= Work task =
Please copy the last part of the entries exactly: the line that has "- **가용성 집합**" and every line up to and including the end, nothing more.

##### Extracted data

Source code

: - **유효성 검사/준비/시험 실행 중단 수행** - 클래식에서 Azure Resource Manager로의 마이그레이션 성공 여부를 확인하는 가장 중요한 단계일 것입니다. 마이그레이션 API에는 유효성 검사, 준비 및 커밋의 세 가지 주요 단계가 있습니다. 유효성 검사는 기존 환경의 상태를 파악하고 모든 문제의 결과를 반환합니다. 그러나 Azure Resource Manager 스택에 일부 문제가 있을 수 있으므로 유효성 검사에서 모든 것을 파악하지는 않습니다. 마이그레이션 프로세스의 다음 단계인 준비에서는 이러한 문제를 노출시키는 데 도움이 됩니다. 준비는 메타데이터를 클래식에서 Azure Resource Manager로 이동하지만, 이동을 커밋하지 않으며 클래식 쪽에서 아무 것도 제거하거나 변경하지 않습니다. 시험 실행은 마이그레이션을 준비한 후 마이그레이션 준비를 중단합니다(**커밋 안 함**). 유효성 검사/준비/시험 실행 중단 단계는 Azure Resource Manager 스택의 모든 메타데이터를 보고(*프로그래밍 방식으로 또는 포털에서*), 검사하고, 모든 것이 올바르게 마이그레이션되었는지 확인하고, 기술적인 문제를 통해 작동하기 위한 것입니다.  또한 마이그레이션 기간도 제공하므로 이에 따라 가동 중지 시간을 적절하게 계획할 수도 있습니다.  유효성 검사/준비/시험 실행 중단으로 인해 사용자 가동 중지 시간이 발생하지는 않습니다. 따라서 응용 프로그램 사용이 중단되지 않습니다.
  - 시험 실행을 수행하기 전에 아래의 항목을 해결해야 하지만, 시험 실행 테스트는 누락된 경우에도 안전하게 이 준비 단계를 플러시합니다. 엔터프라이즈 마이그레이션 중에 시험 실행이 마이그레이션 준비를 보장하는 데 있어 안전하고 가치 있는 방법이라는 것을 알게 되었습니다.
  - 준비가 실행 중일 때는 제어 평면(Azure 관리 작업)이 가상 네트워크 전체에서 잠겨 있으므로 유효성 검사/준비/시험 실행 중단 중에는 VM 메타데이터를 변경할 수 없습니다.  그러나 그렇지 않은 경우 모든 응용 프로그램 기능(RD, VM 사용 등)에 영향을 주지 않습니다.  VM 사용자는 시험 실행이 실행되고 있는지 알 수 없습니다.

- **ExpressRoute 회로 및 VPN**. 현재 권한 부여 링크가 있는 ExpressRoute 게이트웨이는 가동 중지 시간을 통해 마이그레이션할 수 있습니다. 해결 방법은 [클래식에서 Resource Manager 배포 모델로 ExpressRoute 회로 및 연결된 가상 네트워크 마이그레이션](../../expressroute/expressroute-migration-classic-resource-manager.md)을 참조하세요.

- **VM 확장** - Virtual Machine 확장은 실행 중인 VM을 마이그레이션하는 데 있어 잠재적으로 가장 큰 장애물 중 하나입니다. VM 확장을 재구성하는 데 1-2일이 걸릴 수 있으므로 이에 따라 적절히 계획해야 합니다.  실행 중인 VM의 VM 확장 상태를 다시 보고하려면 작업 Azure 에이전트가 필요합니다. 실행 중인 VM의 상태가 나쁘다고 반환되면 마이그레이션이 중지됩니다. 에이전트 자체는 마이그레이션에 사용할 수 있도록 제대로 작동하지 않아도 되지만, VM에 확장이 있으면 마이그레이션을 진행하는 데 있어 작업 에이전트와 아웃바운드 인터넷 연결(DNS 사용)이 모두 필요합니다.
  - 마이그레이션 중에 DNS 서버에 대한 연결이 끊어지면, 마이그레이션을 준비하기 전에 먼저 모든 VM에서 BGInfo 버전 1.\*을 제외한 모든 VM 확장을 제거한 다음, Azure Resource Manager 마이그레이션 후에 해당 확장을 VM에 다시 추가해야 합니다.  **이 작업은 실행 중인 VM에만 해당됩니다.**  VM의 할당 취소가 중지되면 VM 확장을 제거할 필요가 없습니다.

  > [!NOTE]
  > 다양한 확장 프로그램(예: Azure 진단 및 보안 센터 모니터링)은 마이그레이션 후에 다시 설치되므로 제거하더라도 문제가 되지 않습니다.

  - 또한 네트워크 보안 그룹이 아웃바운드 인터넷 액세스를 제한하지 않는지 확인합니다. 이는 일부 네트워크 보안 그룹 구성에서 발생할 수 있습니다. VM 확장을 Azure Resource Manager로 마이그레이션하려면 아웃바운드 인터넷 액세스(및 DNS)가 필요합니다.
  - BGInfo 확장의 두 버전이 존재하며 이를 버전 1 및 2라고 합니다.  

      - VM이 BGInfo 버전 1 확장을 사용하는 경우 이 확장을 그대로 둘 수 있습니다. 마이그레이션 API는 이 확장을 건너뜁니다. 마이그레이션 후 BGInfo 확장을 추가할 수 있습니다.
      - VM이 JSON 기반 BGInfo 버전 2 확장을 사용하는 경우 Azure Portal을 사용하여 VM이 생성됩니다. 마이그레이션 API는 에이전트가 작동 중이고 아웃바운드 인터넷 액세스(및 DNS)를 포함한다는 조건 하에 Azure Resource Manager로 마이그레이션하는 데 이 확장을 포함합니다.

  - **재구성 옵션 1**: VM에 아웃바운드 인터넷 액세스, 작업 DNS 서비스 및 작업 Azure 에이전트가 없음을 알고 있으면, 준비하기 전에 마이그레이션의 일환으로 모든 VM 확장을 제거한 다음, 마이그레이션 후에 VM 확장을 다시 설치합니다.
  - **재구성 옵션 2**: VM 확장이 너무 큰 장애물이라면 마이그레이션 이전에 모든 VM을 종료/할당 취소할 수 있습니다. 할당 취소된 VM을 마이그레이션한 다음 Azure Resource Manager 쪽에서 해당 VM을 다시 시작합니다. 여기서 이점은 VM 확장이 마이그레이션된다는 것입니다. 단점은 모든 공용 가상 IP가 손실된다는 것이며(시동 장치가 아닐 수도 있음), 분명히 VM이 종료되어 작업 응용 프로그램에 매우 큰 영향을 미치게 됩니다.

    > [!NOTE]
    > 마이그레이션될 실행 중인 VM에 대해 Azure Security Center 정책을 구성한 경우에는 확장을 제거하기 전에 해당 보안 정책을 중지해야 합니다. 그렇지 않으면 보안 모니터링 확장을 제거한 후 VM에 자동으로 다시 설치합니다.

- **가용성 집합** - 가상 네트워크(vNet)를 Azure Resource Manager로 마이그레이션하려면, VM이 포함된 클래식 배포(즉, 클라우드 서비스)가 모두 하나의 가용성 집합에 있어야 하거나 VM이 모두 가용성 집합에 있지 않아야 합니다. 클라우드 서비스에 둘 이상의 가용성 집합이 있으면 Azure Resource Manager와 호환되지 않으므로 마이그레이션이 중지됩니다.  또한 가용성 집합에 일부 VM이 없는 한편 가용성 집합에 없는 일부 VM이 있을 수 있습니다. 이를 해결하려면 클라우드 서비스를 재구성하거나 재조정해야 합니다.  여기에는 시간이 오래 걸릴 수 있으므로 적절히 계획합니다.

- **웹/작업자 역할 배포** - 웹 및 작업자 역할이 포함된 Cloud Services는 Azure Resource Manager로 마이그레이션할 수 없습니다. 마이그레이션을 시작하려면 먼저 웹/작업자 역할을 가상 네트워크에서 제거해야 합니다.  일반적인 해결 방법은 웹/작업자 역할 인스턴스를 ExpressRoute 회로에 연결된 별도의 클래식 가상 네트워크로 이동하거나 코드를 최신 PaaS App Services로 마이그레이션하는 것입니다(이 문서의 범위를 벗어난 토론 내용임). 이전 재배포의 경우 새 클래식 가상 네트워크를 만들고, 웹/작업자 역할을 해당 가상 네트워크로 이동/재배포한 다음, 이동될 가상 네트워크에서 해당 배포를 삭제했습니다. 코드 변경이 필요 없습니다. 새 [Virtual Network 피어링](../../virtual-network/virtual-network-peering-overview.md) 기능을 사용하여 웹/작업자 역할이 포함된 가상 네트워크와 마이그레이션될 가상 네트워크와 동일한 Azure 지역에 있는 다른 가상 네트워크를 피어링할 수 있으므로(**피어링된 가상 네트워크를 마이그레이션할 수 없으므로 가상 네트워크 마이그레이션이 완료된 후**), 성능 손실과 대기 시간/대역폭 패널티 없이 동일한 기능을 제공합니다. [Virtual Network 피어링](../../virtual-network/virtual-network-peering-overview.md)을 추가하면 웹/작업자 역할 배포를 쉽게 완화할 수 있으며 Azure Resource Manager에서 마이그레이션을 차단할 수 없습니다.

##########

= Answer to this problem =
- **가용성 집합** - 가상 네트워크(vNet)를 Azure Resource Manager로 마이그레이션하려면, VM이 포함된 클래식 배포(즉, 클라우드 서비스)가 모두 하나의 가용성 집합에 있어야 하거나 VM이 모두 가용성 집합에 있지 않아야 합니다. 클라우드 서비스에 둘 이상의 가용성 집합이 있으면 Azure Resource Manager와 호환되지 않으므로 마이그레이션이 중지됩니다.  또한 가용성 집합에 일부 VM이 없는 한편 가용성 집합에 없는 일부 VM이 있을 수 있습니다. 이를 해결하려면 클라우드 서비스를 재구성하거나 재조정해야 합니다.  여기에는 시간이 오래 걸릴 수 있으므로 적절히 계획합니다.

- **웹/작업자 역할 배포** - 웹 및 작업자 역할이 포함된 Cloud Services는 Azure Resource Manager로 마이그레이션할 수 없습니다. 마이그레이션을 시작하려면 먼저 웹/작업자 역할을 가상 네트워크에서 제거해야 합니다.  일반적인 해결 방법은 웹/작업자 역할 인스턴스를 ExpressRoute 회로에 연결된 별도의 클래식 가상 네트워크로 이동하거나 코드를 최신 PaaS App Services로 마이그레이션하는 것입니다(이 문서의 범위를 벗어난 토론 내용임). 이전 재배포의 경우 새 클래식 가상 네트워크를 만들고, 웹/작업자 역할을 해당 가상 네트워크로 이동/재배포한 다음, 이동될 가상 네트워크에서 해당 배포를 삭제했습니다. 코드 변경이 필요 없습니다. 새 [Virtual Network 피어링](../../virtual-network/virtual-network-peering-overview.md) 기능을 사용하여 웹/작업자 역할이 포함된 가상 네트워크와 마이그레이션될 가상 네트워크와 동일한 Azure 지역에 있는 다른 가상 네트워크를 피어링할 수 있으므로(**피어링된 가상 네트워크를 마이그레이션할 수 없으므로 가상 네트워크 마이그레이션이 완료된 후**), 성능 손실과 대기 시간/대역폭 패널티 없이 동일한 기능을 제공합니다. [Virtual Network 피어링](../../virtual-network/virtual-network-peering-overview.md)을 추가하면 웹/작업자 역할 배포를 쉽게 완화할 수 있으며 Azure Resource Manager에서 마이그레이션을 차단할 수 없습니다.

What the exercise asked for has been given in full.